Could I ask your experiences of Fluoxetine for your children with anxiety please? My daughter is 15 and socially anxious. It's affecting her grades and life in general. Also awaiting Asd assessment.
I am keen to try propanolol for her first to deal with the physical symptoms ie shaking, rapid heart rate and sweating. GP was not keen. Not mentioned Fluoxitine yet but it may be on the cards if she continues to suffer.
I'm mostly concerned if she starts at this age she may end up dependent on them for years and that the may end up increasing the dose. Also I worry about the long term effects. I would hate to deny her a treatment that could potentially transform her into a confident and happy child.
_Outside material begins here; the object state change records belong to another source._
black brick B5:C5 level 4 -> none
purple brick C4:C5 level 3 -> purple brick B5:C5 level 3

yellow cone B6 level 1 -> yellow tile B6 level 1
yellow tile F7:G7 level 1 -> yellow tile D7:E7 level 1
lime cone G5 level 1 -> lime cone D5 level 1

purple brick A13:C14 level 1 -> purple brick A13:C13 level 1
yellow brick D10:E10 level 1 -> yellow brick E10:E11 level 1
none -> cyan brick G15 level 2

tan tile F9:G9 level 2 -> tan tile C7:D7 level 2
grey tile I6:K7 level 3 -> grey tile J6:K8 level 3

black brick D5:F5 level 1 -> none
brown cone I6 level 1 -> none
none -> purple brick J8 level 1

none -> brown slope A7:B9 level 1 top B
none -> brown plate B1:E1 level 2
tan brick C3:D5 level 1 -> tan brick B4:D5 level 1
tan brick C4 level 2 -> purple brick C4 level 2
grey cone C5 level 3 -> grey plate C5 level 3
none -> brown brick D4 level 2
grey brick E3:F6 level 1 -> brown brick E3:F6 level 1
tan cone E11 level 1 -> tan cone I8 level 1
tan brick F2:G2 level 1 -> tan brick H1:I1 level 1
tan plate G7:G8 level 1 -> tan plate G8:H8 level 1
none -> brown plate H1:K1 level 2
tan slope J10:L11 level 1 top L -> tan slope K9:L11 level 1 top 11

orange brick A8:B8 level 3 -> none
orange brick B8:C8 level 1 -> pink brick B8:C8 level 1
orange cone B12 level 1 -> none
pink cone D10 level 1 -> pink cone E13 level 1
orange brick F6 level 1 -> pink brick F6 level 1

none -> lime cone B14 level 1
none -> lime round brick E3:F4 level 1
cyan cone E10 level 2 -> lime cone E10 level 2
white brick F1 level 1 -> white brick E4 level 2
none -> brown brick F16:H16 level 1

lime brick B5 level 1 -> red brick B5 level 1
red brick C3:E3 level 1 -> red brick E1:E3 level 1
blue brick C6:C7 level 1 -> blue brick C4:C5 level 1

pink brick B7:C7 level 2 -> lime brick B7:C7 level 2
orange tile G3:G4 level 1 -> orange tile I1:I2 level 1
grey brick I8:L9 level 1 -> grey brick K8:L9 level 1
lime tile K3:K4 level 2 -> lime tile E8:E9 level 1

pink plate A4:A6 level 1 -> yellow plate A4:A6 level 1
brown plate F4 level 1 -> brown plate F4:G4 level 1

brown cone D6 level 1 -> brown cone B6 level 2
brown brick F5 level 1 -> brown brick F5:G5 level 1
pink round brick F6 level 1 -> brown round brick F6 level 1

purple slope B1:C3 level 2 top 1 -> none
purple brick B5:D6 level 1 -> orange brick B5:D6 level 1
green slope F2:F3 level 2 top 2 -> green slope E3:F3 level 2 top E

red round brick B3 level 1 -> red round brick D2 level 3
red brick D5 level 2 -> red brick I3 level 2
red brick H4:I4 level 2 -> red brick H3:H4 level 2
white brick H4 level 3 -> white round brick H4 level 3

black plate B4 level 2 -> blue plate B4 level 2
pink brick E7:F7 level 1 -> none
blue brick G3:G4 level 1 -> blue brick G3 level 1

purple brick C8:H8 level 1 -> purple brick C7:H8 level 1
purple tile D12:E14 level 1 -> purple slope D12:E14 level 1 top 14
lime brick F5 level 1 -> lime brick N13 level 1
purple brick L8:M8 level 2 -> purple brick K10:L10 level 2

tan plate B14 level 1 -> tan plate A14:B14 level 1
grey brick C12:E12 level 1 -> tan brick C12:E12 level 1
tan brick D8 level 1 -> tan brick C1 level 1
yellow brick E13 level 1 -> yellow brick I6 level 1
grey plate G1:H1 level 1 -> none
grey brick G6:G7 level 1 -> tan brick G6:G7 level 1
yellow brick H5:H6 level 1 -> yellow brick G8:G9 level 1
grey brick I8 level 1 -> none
I'd really appreciate your experiences if you have time. Thanks.

ArseInTheCoOpWindow · 03/09/2023 10:17

It’s improved my DD’s anxiety but not as much as l hoped,

I don’t care if she’s on them for years if they make her function. She’s much happier on them.

1bounceforward2back · 03/09/2023 10:38

Fluoxetine didn’t work for DS1. He also tried Sertraline and Citalopram. He now takes Mirtazapine which does help in conjunction with Risperidone and some meds to help sleep. Although it isn’t a magic wand.

NICE guidelines states antidepressants should only be started following assessment by a child and adolescent psychiatrist and alongside therapy.